The computer science team hopes its software will ultimately be used as a “first round filter” by online review sites – such as TripAdvisor – to identify “opinion spam”, or fake reviews.
The software has currently only been tested on hotel reviews, but the researchers hope to apply it to restaurant reviews and ultimately also to consumer product reviews. It works by using linguistic and keyword patterns to identify opinion spam.
"While this is the first study of its kind, and there's a lot more to be done, I think our approach will eventually help review sites identify and eliminate these fraudulent reviews," said Myle Ott, one of the researchers who presented the software at the recent 49th annual meeting of the Association for Computational Linguistics in Portland, US.
"Ultimately, cutting down on deception helps everyone. Customers need to be able to trust the reviews they read, and sellers need feedback on how best to improve their services."
This comes at a time of increasing frustration from hotel and restaurant owners, who find their businesses sustain significant damage from fraudulent or malicious reviews.
Truth vs Deception
To help them develop their software, the Cornell researchers asked a group of people to deliberately write false positive reviews of 20 Chicago hotels. These were then compared with an equal number of carefully verified truthful reviews.
They then submitted these to a number of volunteer human judges, who were asked to identify which reviews were deceptive. However, they “scored no better than chance”, confirmed the researchers.

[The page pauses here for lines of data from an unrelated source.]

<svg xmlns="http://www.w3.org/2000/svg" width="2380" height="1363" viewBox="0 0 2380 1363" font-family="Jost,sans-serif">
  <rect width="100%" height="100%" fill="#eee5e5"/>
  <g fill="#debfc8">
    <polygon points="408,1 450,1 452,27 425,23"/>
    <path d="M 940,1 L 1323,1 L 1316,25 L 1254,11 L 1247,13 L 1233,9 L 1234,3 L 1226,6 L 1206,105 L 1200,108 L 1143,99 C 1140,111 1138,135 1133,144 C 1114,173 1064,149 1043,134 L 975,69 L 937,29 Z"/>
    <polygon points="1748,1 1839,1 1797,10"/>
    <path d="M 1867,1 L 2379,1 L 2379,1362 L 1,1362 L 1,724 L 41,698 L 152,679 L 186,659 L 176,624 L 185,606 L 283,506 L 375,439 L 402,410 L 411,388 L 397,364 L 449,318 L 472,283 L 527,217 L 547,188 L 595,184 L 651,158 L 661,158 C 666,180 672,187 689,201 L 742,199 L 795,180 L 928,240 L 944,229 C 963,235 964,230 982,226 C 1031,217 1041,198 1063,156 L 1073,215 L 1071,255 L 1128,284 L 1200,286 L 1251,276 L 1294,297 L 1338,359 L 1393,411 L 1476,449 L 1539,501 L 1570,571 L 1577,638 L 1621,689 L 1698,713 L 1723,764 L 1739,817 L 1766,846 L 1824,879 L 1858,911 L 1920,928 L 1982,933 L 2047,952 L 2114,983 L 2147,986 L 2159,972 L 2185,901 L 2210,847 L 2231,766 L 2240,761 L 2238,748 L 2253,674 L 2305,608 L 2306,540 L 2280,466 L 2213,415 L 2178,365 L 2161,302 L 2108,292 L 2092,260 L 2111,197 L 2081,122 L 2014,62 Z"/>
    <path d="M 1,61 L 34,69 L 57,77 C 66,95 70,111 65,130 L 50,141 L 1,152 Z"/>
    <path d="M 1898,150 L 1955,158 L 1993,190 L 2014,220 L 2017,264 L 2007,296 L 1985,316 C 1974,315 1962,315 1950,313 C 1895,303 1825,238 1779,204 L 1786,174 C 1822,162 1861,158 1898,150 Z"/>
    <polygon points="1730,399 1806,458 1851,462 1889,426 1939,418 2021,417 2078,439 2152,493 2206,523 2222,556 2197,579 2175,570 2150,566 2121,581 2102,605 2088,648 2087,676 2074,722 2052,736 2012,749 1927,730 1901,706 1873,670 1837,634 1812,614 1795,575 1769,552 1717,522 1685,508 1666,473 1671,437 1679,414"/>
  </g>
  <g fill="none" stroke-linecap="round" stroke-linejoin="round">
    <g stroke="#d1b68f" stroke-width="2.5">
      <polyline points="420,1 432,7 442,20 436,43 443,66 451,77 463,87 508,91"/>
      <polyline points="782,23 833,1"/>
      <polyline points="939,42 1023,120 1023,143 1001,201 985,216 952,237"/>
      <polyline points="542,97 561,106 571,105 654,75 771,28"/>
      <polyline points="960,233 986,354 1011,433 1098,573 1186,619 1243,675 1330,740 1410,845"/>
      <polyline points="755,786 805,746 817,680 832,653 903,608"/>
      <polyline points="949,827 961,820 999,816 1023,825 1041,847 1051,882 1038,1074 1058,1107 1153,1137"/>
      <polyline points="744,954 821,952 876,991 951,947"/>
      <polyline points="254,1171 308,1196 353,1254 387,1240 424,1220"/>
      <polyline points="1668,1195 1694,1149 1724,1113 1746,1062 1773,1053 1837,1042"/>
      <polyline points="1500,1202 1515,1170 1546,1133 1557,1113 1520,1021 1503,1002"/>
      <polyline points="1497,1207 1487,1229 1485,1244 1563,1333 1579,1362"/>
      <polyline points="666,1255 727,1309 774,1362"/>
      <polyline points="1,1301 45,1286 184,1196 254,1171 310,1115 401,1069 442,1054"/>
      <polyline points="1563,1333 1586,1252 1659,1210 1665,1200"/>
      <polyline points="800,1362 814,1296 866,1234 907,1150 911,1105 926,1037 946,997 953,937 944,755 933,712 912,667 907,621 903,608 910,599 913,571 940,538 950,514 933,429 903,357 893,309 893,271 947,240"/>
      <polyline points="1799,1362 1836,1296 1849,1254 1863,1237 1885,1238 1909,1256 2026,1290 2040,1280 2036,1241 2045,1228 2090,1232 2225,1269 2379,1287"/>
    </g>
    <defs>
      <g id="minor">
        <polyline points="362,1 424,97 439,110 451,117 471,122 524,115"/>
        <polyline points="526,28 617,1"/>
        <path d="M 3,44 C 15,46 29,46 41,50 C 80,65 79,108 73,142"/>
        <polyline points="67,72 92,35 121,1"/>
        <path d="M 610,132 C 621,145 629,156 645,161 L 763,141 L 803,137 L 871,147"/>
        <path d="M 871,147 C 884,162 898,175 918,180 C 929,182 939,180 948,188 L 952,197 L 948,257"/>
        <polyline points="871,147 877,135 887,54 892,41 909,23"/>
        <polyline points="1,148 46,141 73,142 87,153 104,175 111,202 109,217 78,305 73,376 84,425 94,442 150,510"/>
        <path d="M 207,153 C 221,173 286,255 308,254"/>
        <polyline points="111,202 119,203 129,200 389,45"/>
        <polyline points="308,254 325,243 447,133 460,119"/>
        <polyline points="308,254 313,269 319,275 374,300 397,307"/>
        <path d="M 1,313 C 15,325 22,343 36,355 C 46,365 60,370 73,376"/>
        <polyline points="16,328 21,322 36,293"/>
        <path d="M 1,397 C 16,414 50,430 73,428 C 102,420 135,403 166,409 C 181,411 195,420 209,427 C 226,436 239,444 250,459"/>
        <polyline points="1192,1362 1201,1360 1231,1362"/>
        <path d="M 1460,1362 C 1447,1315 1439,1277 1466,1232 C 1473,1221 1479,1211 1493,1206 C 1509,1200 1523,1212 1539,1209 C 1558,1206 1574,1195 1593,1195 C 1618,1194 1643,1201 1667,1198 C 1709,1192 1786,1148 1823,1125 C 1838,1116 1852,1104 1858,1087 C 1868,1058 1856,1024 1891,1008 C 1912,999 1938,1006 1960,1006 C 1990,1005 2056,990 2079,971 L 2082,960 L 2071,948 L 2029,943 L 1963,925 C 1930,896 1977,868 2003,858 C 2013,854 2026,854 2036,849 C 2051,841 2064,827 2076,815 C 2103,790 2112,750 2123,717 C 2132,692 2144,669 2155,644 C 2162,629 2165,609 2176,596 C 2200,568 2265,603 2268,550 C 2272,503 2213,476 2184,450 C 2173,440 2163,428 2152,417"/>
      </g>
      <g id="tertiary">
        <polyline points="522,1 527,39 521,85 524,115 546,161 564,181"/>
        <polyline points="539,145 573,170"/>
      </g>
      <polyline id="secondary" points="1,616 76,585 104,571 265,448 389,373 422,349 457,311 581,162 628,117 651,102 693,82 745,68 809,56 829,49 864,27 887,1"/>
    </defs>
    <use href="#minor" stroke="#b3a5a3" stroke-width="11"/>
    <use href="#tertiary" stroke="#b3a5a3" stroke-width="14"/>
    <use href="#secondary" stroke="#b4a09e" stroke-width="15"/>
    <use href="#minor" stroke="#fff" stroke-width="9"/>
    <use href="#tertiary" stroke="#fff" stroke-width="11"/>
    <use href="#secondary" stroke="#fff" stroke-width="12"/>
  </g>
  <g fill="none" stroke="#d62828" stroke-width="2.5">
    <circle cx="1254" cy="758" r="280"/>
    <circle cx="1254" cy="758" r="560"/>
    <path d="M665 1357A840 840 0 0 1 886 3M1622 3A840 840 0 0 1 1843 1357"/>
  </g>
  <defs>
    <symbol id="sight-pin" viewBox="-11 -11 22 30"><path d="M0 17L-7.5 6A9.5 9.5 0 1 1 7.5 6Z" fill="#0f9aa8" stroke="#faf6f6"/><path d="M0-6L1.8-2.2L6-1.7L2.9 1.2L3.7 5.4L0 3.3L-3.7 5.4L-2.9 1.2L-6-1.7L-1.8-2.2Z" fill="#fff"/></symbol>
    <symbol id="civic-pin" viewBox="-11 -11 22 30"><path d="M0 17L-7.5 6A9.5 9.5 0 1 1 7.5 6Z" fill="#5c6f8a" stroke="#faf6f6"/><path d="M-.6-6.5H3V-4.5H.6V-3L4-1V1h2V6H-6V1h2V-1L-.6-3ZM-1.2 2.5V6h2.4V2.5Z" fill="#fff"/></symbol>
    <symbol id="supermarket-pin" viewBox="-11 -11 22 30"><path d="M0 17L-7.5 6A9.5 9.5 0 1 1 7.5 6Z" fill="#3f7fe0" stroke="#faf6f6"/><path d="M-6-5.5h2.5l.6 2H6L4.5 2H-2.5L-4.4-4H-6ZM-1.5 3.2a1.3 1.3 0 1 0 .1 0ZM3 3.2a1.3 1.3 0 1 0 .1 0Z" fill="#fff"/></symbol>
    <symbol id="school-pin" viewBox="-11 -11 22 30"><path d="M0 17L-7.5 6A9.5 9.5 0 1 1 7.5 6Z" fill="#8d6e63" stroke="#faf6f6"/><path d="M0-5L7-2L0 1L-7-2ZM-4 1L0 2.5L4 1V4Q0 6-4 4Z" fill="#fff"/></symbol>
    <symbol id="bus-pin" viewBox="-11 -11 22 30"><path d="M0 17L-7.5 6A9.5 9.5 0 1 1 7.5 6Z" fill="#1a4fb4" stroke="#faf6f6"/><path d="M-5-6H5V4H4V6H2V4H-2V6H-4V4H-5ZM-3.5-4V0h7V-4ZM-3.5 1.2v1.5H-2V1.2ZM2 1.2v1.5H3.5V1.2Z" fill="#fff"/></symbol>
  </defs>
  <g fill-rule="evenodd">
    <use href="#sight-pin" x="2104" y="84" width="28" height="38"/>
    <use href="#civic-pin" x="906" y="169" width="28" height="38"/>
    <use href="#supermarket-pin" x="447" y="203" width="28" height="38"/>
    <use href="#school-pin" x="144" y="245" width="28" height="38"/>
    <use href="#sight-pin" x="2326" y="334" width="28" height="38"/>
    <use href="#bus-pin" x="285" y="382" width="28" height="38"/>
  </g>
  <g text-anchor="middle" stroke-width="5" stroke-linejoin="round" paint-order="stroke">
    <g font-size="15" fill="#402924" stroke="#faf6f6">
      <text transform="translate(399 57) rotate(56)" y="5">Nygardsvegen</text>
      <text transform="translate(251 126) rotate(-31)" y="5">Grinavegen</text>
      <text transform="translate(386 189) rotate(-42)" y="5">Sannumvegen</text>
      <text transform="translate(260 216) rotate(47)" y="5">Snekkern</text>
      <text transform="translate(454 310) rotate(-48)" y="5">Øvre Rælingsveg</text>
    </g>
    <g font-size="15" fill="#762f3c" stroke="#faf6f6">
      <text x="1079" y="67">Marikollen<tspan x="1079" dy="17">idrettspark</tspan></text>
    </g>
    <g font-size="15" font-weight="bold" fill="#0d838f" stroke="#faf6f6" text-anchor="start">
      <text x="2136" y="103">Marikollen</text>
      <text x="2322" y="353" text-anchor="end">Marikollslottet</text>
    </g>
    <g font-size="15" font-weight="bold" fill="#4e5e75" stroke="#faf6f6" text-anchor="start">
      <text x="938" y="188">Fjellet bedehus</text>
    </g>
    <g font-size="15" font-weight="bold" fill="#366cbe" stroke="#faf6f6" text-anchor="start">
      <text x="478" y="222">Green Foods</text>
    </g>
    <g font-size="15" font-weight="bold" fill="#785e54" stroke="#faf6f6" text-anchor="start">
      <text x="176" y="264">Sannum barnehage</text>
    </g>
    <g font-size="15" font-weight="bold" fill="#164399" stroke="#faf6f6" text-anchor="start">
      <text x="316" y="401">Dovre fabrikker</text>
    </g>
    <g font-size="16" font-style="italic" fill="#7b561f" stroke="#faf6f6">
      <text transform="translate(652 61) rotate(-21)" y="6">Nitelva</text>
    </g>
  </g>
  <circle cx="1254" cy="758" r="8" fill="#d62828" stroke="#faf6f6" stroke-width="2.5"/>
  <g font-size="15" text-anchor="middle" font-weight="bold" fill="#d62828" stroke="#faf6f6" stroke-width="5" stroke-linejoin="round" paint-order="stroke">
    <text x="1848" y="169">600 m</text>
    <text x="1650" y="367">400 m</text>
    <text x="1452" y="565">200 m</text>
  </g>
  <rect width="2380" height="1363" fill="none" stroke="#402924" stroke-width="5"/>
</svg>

Computer analysis based on subtle features of text was then applied to the reviews to identify linguistic and keyword patterns.
This found, for example, that truthful hotel reviews are more likely to use concrete words relating to the hotel, like ‘bathroom’, ‘check-in’ or ‘price’.
“Deceivers”, on the other hand, were found to write more about things that set the scene, like ‘vacation’, ‘business trip’ or ‘my husband’.
“Truth-tellers and deceivers also differ in the use of keywords referring to human behavior and personal life, and sometimes in features like the amount of punctuation or frequency of ‘large words’. In parallel with previous analysis of imaginative vs. informative writing, deceivers use more verbs and truth-tellers use more nouns,” write the researchers.
Fake review filter: How it works
Using these approaches, the researchers trained a computer on a subset of true and false reviews, then tested it against the rest of the database.
They found that the best results came from combining keyword analysis with the ways certain words are combined in pairs.
After applying the software to 800 reviews of hotels in Chicago, they found that it identified deceptive reviews with 89.8 per cent accuracy.
However, Ott cautioned that the work so far is only validated for hotel reviews.
He said the next step would be to see if the techniques can be extended to other categories, starting with restaurants and eventually moving to consumer products.